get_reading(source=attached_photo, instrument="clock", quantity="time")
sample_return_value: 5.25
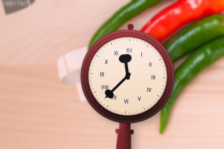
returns 11.37
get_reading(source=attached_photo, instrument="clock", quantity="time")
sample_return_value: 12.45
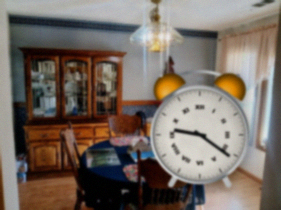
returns 9.21
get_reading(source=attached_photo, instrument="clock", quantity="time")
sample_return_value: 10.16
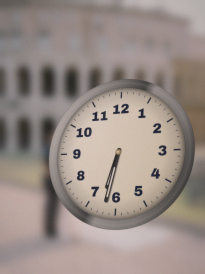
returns 6.32
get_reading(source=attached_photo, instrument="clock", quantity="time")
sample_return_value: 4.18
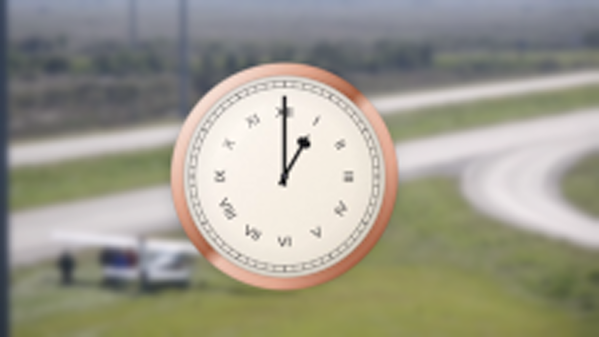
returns 1.00
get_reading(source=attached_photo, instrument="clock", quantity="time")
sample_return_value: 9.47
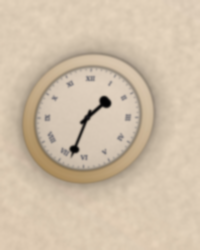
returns 1.33
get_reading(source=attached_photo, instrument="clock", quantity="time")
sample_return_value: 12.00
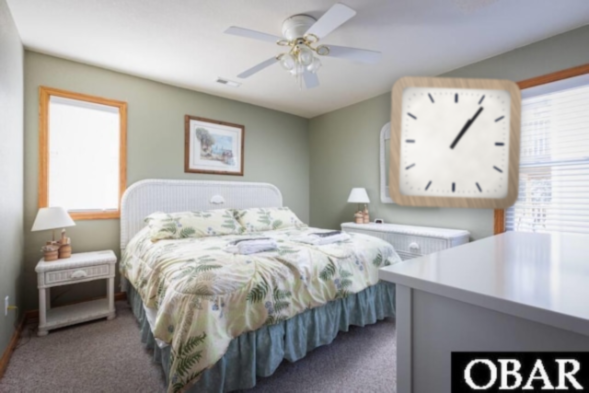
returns 1.06
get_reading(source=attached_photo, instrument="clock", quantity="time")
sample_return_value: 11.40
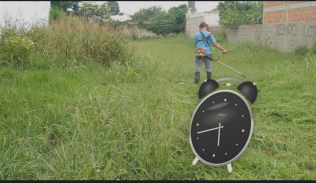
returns 5.42
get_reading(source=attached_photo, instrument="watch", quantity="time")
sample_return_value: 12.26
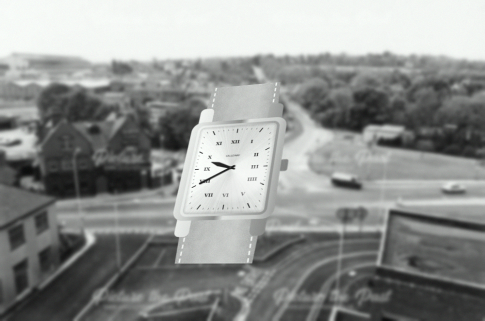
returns 9.40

------------------------------------

▶ _Exercise brief_
Write out all the records again with "attached_photo" swapped for "uploaded_image" wherever it occurs, leaving everything else as it is. Omit the pictures from your answer.

▶ _Expected output_
get_reading(source=uploaded_image, instrument="clock", quantity="time")
sample_return_value: 5.25
returns 11.37
get_reading(source=uploaded_image, instrument="clock", quantity="time")
sample_return_value: 12.45
returns 9.21
get_reading(source=uploaded_image, instrument="clock", quantity="time")
sample_return_value: 10.16
returns 6.32
get_reading(source=uploaded_image, instrument="clock", quantity="time")
sample_return_value: 4.18
returns 1.00
get_reading(source=uploaded_image, instrument="clock", quantity="time")
sample_return_value: 9.47
returns 1.33
get_reading(source=uploaded_image, instrument="clock", quantity="time")
sample_return_value: 12.00
returns 1.06
get_reading(source=uploaded_image, instrument="clock", quantity="time")
sample_return_value: 11.40
returns 5.42
get_reading(source=uploaded_image, instrument="watch", quantity="time")
sample_return_value: 12.26
returns 9.40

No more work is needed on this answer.